ギリシア神話
スケリアはギリシア神話でパイアケス人が住む島であり、オデュッセウスが帰郷の途上で最後の助けを得る重要な場所である。オデュッセウスの海上の漂流と、イタケへ戻る最後の航海とをつなぐ点に意義がある。
スケリアは『オデュッセイア』の帰郷航海の地理に属し、オデュッセウスがカリュプソのもとを離れた後、イタケへ戻る前に到着する島である。物語では、島に海岸、河口、町、港、王宮、王宮の庭園、町へ通じる道があると語られる。町の外には、アテナの聖域、ポプラの林、泉も現れる。
スケリアはパイアケス人の国土であり、王アルキノオス、王妃アレテ、王女ナウシカアが暮らす場所である。パイアケス人は航海の技にすぐれ、彼らの船は客人を目的地へすばやく安全に送り届けることができる。オデュッセウスの帰郷譚では、スケリアは彼が漂流者から帰郷者へと戻っていく転機の場所となる。

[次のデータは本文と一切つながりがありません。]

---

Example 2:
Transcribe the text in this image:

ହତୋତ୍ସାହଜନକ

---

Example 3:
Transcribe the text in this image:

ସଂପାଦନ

オデュッセウスは嵐の後、波に運ばれてスケリアの海岸にたどり着き、まず河口の近くに上陸し、その後、木立の中で休む。彼はナウシカアと侍女たちに見つけられ、衣服、食物、町へ入るための案内を得る。そしてナウシカアの助言に従い、アルキノオスの王宮へ向かい、パイアケス人にイタケまで送ってくれるよう願う。
物語のスケリアは、現実の座標で定められた島ではなく、オデュッセウスの海上漂流の中に置かれた神話上の島である。識別できる場所としては、オデュッセウスが上陸した海岸と河口、ナウシカアが洗濯をしていた川辺、町へ通じる道、町の外のポプラの林とアテナの聖域、パイアケス人の港と船の停泊地、そしてアルキノオスの王宮がある。
王宮は、パイアケス人の政治と歓待の秩序の中心として描かれる。オデュッセウスはそこでアレテに助けを求め、王と貴族たちにもてなされ、宴の席で歌人デモドコスが歌うトロイアの昔の出来事を聞く。スケリアの港と船団は、物語の中で実際の移送の役割を担い、オデュッセウスをイタケへ送り返す。
「ナウシカアとパイアケス人」ではこの場所が語られる。オデュッセウスはスケリアの海岸で救われ、ナウシカアに出会い、アルキノオスの王宮でパイアケス人の歓待と帰郷の約束を得る。
「オデュッセウスのイタケ帰還」ではこの場所が語られる。パイアケス人の船はスケリアを出発し、眠っているオデュッセウスをイタケへ送り届ける。帰航の際、ポセイドンはパイアケス人を罰し、船をスケリアへ近づくところで海上の巨岩に変える。